Writing more efficient xquery code (avoiding redundant iteration)
- by Coquelicot
Here's a simplified version of a problem I'm working on: I have a bunch of xml data that encodes information about people. Each person is uniquely identified by an 'id' attribute, but they may go by many names. For example, in one document, I might find
<person id=1>Paul Mcartney</person>
<person id=2>Ringo Starr</person>
And in another I might find:
<person id=1>Sir Paul McCartney</person>
<person id=2>Richard Starkey</person>
I want to use xquery to produce a new document that lists every name associated with a given id. i.e.:
<person id=1>
<name>Paul McCartney</name>
<name>Sir Paul McCartney</name>
<name>James Paul McCartney</name>
</person>
<person id=2>
...
</person>
The way I'm doing this now in xquery is something like this (pseudocode-esque):
let $ids := distinct-terms( [all the id attributes on people] )
for $id in $ids
return <person id={$id}>
{
for $unique-name in distinct-values
(
for $name in ( [all names] )
where $name/@id=$id
return $name
)
return <name>{$unique-name}</name>
}
</person>
The problem is that this is really slow. I imagine the bottleneck is the innermost loop, which executes once for every id (of which there are about 1200). I'm dealing with a fair bit of data (300 MB, spread over about 800 xml files), so even a single execution of the query in the inner loop takes about 12 seconds, which means that repeating it 1200 times will take about 4 hours (which might be optimistic - the process has been running for 3 hours so far). Not only is it slow, it's using a whole lot of virtual memory. I'm using Saxon, and I had to set java's maximum heap size to 10 GB (!) to avoid getting out of memory errors, and it's currently using 6 GB of physical memory.
So here's how I'd really like to do this (in Pythonic pseudocode):
persons = {}
for id in ids:
person[id] = set()
for person in all_the_people_in_my_xml_document:
persons[person.id].add(person.name)
There, I just did it in linear time, with only one sweep of the xml document.
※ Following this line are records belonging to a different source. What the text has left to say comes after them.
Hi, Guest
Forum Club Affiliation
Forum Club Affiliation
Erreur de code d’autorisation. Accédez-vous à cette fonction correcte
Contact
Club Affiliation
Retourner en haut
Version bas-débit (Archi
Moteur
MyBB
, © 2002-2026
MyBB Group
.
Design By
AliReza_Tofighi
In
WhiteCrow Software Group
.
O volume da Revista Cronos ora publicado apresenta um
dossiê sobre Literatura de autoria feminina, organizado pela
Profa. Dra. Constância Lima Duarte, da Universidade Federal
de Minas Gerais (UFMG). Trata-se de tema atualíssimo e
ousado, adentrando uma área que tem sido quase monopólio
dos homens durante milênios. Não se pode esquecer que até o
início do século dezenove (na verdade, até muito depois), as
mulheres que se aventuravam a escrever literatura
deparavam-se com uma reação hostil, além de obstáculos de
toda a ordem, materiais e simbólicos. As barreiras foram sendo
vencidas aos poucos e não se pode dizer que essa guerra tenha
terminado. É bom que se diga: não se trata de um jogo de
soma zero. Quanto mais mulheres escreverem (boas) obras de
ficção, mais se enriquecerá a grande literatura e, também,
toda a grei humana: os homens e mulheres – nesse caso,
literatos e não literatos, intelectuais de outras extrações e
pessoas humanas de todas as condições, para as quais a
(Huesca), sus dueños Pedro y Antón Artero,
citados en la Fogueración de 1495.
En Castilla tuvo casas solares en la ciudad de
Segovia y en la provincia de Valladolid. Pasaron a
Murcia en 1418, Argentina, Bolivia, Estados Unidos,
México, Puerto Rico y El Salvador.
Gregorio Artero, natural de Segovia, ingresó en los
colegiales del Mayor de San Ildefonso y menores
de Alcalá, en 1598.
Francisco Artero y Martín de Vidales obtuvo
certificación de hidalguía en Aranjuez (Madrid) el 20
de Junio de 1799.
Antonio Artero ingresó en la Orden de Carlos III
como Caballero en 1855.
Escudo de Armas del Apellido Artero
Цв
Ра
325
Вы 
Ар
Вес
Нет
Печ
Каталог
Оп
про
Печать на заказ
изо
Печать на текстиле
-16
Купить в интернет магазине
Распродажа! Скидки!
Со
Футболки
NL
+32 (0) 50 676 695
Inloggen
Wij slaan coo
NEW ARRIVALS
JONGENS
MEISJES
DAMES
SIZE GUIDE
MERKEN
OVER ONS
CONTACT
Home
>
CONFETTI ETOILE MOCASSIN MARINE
Now, is there some way to do something similar in xquery? Surely if I can imagine it, a reasonable programming language should be able to do it (he said quixotically). The problem, I suppose, is that unlike Python, xquery doesn't (as far as I know) have anything like an associative array.
Is there some clever way around this? Failing that, is there something better than xquery that I might use to accomplish my goal? Because really, the computational resources I'm throwing at this relatively simple problem are kind of ridiculous.